Однажды вечером, когда было уже темно, Беата подстерегла у ворот Спиридона, возвращающегося из казармы.
— Ты что тут стоишь? — удивился Спиридон при виде девчушки.
Он внимательно ее оглядел. С этим скорбным лицом с поджатыми губами, как с маской, она ходит уже не первый день. Как потерявшийся щенок, оставшийся без материнского тепла и заботы, она даже выглядит какой-то неухоженной, жалкой, потрепанной. Вот она, правда жизни: под лучами любви девушки расцветают и способны из дурнушек превращаться в красавиц, а под холодными тучами нелюбви чахнут. Эх, Вацлав, разве так можно?

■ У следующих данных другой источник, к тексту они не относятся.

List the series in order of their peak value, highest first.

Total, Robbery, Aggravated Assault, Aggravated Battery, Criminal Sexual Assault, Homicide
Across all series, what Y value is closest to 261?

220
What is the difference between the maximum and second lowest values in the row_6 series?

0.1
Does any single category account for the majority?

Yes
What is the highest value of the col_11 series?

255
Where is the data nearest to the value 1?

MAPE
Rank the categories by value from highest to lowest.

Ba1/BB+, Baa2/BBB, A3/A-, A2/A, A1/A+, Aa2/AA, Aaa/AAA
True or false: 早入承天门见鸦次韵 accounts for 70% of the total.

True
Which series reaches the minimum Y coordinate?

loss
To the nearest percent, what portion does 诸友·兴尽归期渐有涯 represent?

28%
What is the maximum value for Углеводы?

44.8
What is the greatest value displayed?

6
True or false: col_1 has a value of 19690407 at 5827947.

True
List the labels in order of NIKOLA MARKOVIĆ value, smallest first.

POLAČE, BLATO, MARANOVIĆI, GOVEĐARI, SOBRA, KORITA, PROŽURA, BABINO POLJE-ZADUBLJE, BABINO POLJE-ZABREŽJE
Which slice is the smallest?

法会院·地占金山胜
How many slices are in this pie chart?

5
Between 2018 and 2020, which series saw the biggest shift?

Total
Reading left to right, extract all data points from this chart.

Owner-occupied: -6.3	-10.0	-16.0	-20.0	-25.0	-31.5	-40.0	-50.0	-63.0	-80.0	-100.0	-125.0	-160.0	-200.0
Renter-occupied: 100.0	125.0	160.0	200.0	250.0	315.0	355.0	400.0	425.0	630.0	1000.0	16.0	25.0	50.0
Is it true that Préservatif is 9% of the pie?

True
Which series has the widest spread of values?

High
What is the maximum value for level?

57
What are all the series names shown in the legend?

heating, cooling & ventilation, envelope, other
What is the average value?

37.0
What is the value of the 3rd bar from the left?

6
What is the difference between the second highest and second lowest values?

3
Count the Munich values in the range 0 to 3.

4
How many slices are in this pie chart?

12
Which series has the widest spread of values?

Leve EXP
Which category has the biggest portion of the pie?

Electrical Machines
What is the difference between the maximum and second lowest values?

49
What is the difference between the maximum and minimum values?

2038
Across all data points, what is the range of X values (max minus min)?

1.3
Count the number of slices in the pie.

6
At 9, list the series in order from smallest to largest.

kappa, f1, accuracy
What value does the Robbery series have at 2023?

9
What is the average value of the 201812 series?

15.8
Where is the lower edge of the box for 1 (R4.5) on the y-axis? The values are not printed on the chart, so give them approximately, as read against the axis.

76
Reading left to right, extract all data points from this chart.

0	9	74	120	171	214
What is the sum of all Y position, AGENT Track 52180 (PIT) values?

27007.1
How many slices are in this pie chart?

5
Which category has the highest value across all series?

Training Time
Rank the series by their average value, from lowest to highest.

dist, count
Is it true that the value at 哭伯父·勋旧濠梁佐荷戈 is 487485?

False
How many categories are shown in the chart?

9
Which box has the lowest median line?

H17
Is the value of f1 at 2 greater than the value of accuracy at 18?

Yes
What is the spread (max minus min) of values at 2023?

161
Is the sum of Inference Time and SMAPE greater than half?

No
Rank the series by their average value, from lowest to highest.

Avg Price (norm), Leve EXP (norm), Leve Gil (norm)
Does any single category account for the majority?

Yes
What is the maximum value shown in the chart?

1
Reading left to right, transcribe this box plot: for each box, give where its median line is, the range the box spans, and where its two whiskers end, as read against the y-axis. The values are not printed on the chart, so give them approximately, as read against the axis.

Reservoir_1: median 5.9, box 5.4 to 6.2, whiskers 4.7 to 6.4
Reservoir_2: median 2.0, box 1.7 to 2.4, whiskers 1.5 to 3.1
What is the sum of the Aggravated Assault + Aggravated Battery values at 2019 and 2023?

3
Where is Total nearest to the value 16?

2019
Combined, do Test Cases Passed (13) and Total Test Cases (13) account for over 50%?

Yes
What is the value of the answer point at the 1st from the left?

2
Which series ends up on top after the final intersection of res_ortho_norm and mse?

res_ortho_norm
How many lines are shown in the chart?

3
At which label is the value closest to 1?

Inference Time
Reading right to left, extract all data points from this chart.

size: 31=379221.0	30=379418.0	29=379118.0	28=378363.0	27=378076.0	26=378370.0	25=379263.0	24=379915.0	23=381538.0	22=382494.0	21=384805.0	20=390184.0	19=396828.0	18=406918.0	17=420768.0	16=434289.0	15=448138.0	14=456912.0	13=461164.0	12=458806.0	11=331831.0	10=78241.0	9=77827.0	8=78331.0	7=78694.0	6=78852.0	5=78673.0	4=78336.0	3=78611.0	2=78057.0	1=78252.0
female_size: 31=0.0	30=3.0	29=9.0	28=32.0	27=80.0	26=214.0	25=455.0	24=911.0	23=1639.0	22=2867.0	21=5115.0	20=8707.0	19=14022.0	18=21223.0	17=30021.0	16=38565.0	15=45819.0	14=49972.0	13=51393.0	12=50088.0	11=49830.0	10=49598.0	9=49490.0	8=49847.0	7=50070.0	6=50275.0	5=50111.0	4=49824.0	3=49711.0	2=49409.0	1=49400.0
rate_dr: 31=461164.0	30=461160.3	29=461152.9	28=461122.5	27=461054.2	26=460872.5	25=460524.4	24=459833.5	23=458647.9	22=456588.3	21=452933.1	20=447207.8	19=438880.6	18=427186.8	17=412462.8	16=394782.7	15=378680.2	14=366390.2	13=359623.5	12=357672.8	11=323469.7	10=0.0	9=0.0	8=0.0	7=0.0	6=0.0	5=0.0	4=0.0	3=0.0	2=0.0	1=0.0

— Ты что тут стоишь, мерзнешь? — Спиридон начал стаскивать с себя шинель, чтобы накинуть ей на плечи.
— Не надо, — остановила его Беата. — Я о другом тебя хочу попросить.
— Попроси, что смогу, сделаю.
— Спиридон, родненький, я знаю, что ты хороший человек, добрый. Ты и Вацлаву жизнь спас, и на охоту стараешься не ездить, чтобы животных зря не убивать. Помоги же и мне, ну пожалуйста.